Solingen Stadt will Respekt für Brandanschlag-Opfer

Solingen · Der türkische Außenminister Çavusoglu wird nach Solingen kommen und zum 25. Jahrestag des Brandanschlags reden. Manche befürchten eine Instrumentalisierung der Trauerfeier und eine Spaltung der Türken in der Klingenstadt.

 Mevlüt Çavusoglu ist seit Ende 2015 türkischer Außenminister. Am 29. Mai kommt er in die Klingenstadt.

Mevlüt Çavusoglu ist seit Ende 2015 türkischer Außenminister. Am 29. Mai kommt er in die Klingenstadt.

Foto: AFP, mak (Archiv)

Es dürfte ein vielbeachteter Auftritt werden. Wie gestern bekannt wurde, wird der türkische Außenminister Mevlüt Çavusoglu am 29. Mai nach Solingen kommen, um an der zentralen Gedenkveranstaltung der Stadt zum 25. Jahrestag des Brandanschlags auf die Familie Genç teilzunehmen. Das bestätige jetzt auch eine Sprecherin der Stadt, die gleichzeitig ihre Hoffnung zu Ausdruck brachte, der oberste Diplomat der Türkei werde sich dem Anlass entsprechend diplomatisch verhalten.

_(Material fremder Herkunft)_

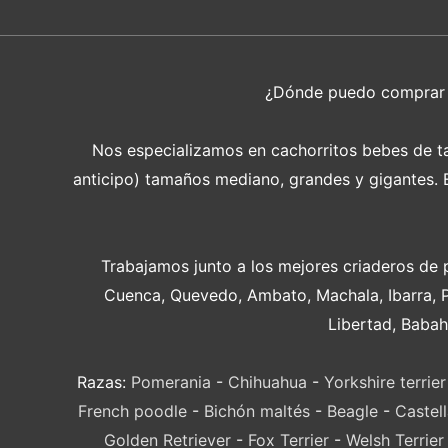
¿Dónde puedo compra
Nos especializamos en cachorritos bebes de tam
anticipo) tamaños mediano, grandes y gigantes. En
Trabajamos junto a los mejores criaderos de 
Cuenca, Quevedo, Ambato, Machala, Ibarra, 
Libertad, Babah
Razas:
Pomerania
-
Chihuahua
-
Yorkshire terrier
French poodle
-
Bichón maltés
-
Beagle
-
Castel
Golden Retriever
-
Fox Terrier
-
Welsh Terrier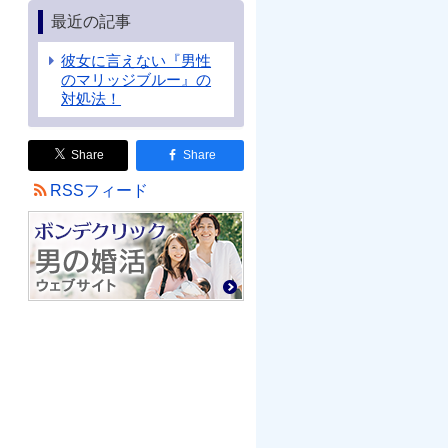
最近の記事
彼女に言えない『男性
のマリッジブルー』の
対処法！
Share
Share
RSSフィード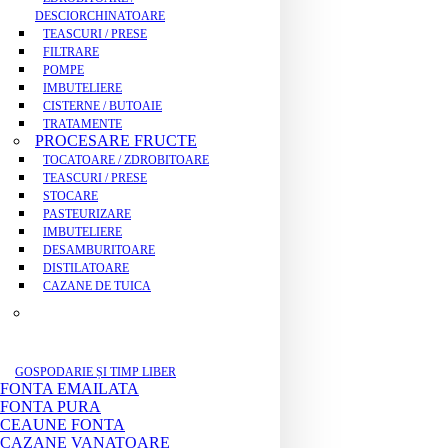
DESCIORCHINATOARE
TEASCURI / PRESE
FILTRARE
POMPE
IMBUTELIERE
CISTERNE / BUTOAIE
TRATAMENTE
PROCESARE FRUCTE
TOCATOARE / ZDROBITOARE
TEASCURI / PRESE
STOCARE
PASTEURIZARE
IMBUTELIERE
DESAMBURITOARE
DISTILATOARE
CAZANE DE TUICA
GOSPODARIE ȘI TIMP LIBER
FONTA EMAILATA
FONTA PURA
CEAUNE FONTA
CAZANE VANATOARE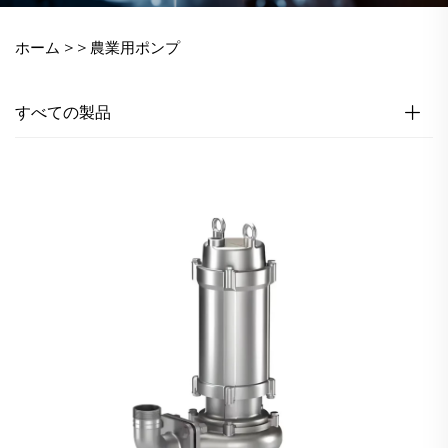
ホーム >
>
農業用ポンプ
すべての製品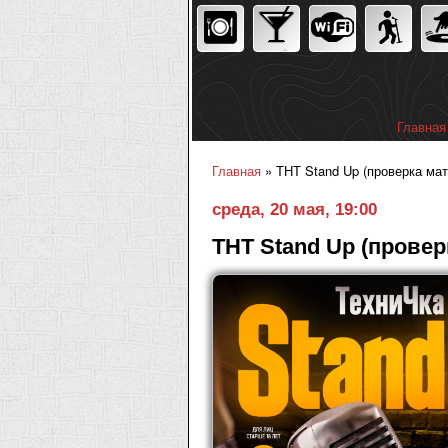
Главная
Главное
Главная
» ТНТ Stand Up (проверка мате
Вы здесь
среда, 20 мая, 19:00
ТНТ Stand Up (провер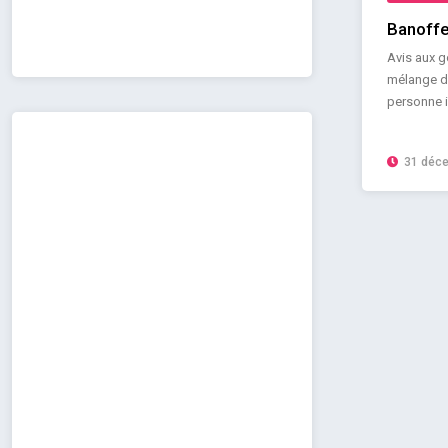
Banoffe
Avis aux g
mélange de
personne in
31 déc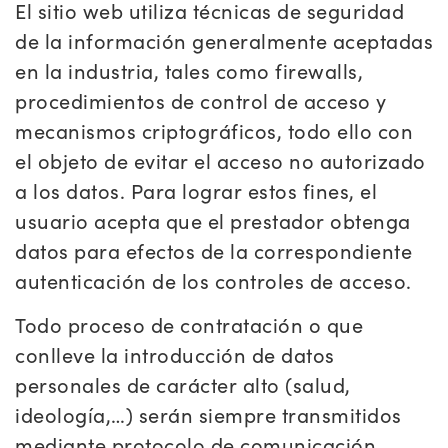
El sitio web utiliza técnicas de seguridad
de la información generalmente aceptadas
en la industria, tales como firewalls,
procedimientos de control de acceso y
mecanismos criptográficos, todo ello con
el objeto de evitar el acceso no autorizado
a los datos. Para lograr estos fines, el
usuario acepta que el prestador obtenga
datos para efectos de la correspondiente
autenticación de los controles de acceso.
Todo proceso de contratación o que
conlleve la introducción de datos
personales de carácter alto (salud,
ideología,…) serán siempre transmitidos
mediante protocolo de comunicación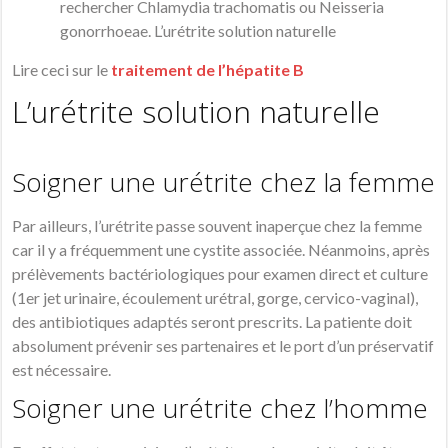
rechercher Chlamydia trachomatis ou Neisseria
gonorrhoeae. L’urétrite solution naturelle
Lire ceci sur le
traitement de l’hépatite B
L’urétrite solution naturelle
Soigner une urétrite chez la femme
Par ailleurs, l’urétrite passe souvent inaperçue chez la femme
car il y a fréquemment une cystite associée. Néanmoins, après
prélèvements bactériologiques pour examen direct et culture
(1er jet urinaire, écoulement urétral, gorge, cervico-vaginal),
des antibiotiques adaptés seront prescrits. La patiente doit
absolument prévenir ses partenaires et le port d’un préservatif
est nécessaire.
Soigner une urétrite chez l’homme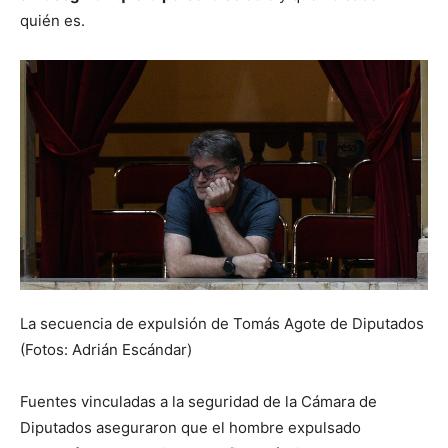
quién es.
La secuencia de expulsión de Tomás Agote de Diputados
(Fotos: Adrián Escándar)
Fuentes vinculadas a la seguridad de la Cámara de
Diputados aseguraron que el hombre expulsado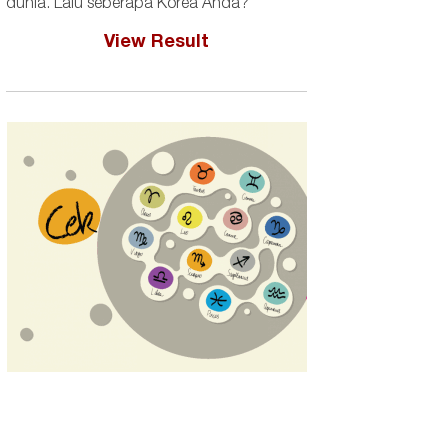
dunia. Lalu seberapa Korea Anda?
View Result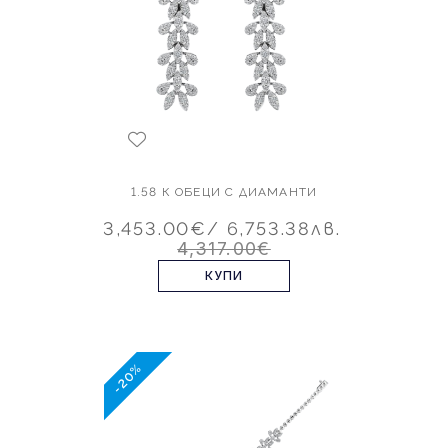
1.58 К ОБЕЦИ С ДИАМАНТИ
3,453.00€
/ 6,753.38лв.
4,317.00€
КУПИ
-20%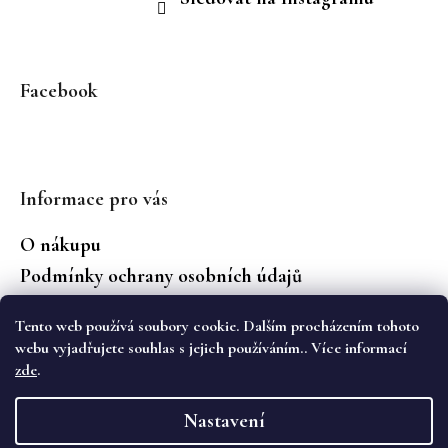
Facebook
Informace pro vás
O nákupu
Podmínky ochrany osobních údajů
Jaké značky prodáváme?
Tento web používá soubory cookie. Dalším procházením tohoto
Vrácení zboží
webu vyjadřujete souhlas s jejich používáním.. Více informací
zde
.
Vytvořil Shoptet
Nastavení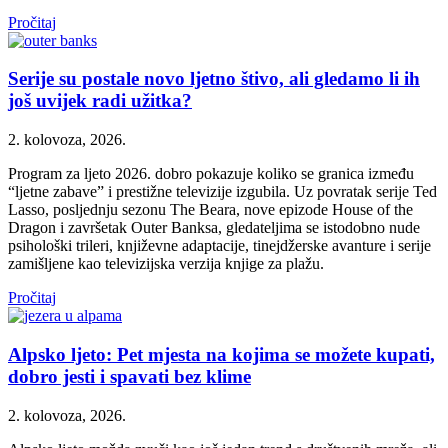
Pročitaj
Serije su postale novo ljetno štivo, ali gledamo li ih
još uvijek radi užitka?
2. kolovoza, 2026.
Program za ljeto 2026. dobro pokazuje koliko se granica između
“ljetne zabave” i prestižne televizije izgubila. Uz povratak serije Ted
Lasso, posljednju sezonu The Beara, nove epizode House of the
Dragon i završetak Outer Banksa, gledateljima se istodobno nude
psihološki trileri, književne adaptacije, tinejdžerske avanture i serije
zamišljene kao televizijska verzija knjige za plažu.
Pročitaj
Alpsko ljeto: Pet mjesta na kojima se možete kupati,
dobro jesti i spavati bez klime
2. kolovoza, 2026.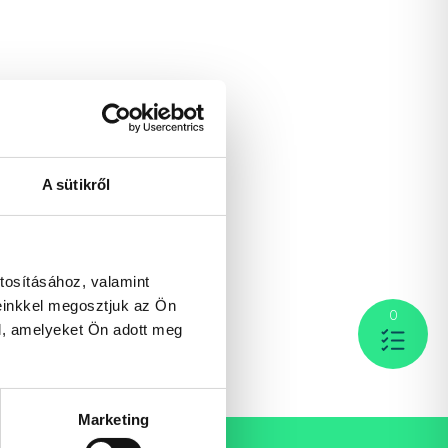
A sütikről
tosításához, valamint
einkkel megosztjuk az Ön
0
l, amelyeket Ön adott meg
Marketing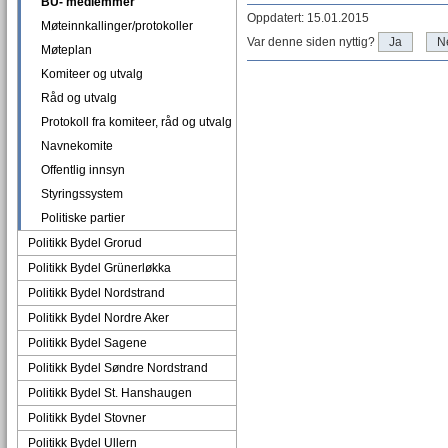
BU- medlemmer
Oppdatert: 15.01.2015
Møteinnkallinger/protokoller
Var denne siden nyttig?
Ja
N
Møteplan
Komiteer og utvalg
Råd og utvalg
Protokoll fra komiteer, råd og utvalg
Navnekomite
Offentlig innsyn
Styringssystem
Politiske partier
Politikk Bydel Grorud
Politikk Bydel Grünerløkka
Politikk Bydel Nordstrand
Politikk Bydel Nordre Aker
Politikk Bydel Sagene
Politikk Bydel Søndre Nordstrand
Politikk Bydel St. Hanshaugen
Politikk Bydel Stovner
Politikk Bydel Ullern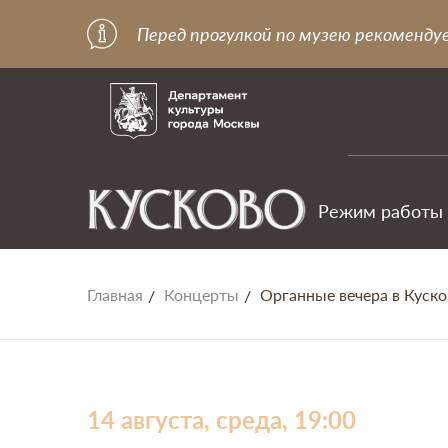
Перед прогулкой по музею рекоменду
Режим работы
Главная
Концерты
Органные вечера в Кусков
14 августа, среда, 19:00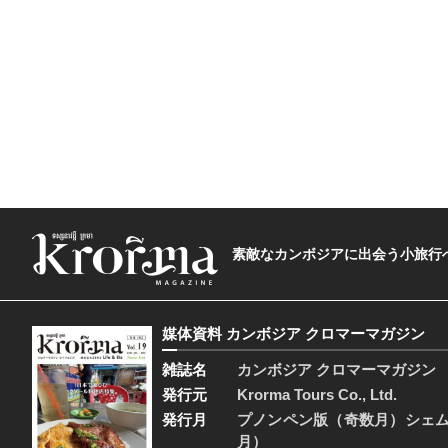
素敵なカンボジアに出会う小旅行へ―The t
媒体資料 カンボジア クロマーマガジン
雑誌名
カンボジア クロマーマガジン
発行元
Krorma Tours Co., Ltd.
発行月
プノンペン版（奇数月）シェ
月）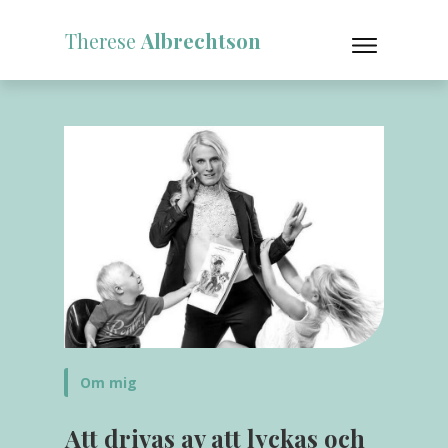
Therese
Albrechtson
Om mig
Att drivas av att lyckas och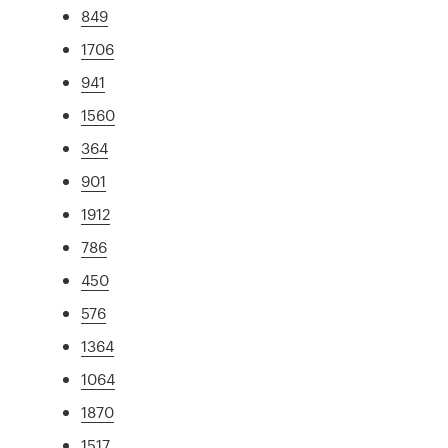
849
1706
941
1560
364
901
1912
786
450
576
1364
1064
1870
1517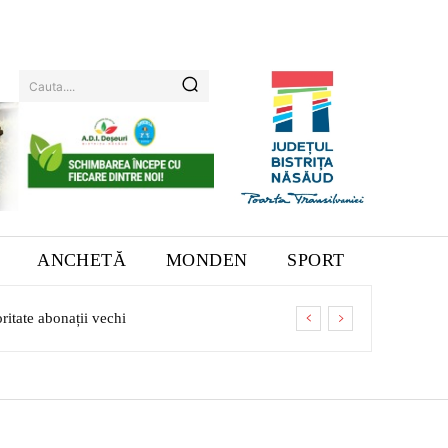
Cauta....
ANCHETĂ
MONDEN
SPORT
ritate abonații vechi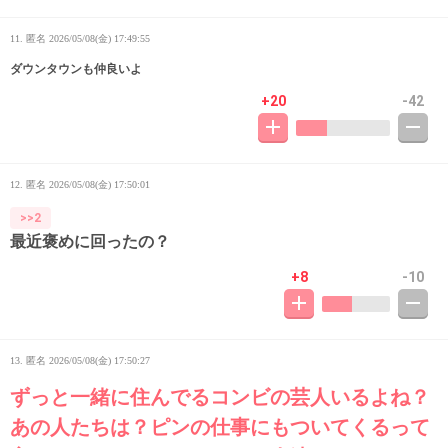
11. 匿名
2026/05/08(金) 17:49:55
ダウンタウンも仲良いよ
+20
-42
12. 匿名
2026/05/08(金) 17:50:01
>>2
最近褒めに回ったの？
+8
-10
13. 匿名
2026/05/08(金) 17:50:27
ずっと一緒に住んでるコンビの芸人いるよね？
あの人たちは？ピンの仕事にもついてくるって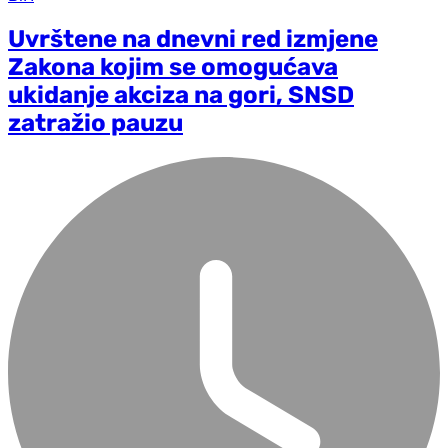
Uvrštene na dnevni red izmjene
Zakona kojim se omogućava
ukidanje akciza na gori, SNSD
zatražio pauzu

Man gehe davon aus, "dass die türkische Regierung hohen Respekt vor der Familie Genç und den Opfern des Mordanschlages hat und das berücksichtigen wird", hieß es am Montag aus dem Rathaus. Der Hintergrund: Knapp vier Wochen nach dem 29. Mai finden in der Türkei Präsidentschaftswahlen statt. Was zur Folge hat, dass etliche Beobachter auch in Solingen eine Wahlkampfrede Çavusoglus befürchten.

Eine Sorge, die die Bundesregierung offensichtlich nicht teilt. So erklärte Bundesaußenminister Heiko Maas (SPD) gestern, das Gedenken an den Solinger Brandanschlag, dem 1993 fünf Menschen zum Opfer fielen, sei aus Berliner Sicht keine Wahlkampfveranstaltung. Und darum falle der geplante Auftritt Çavusoglus auch nicht unter das Wahlkampfverbot für ausländische Regierungsvertreter in der Bundesrepublik.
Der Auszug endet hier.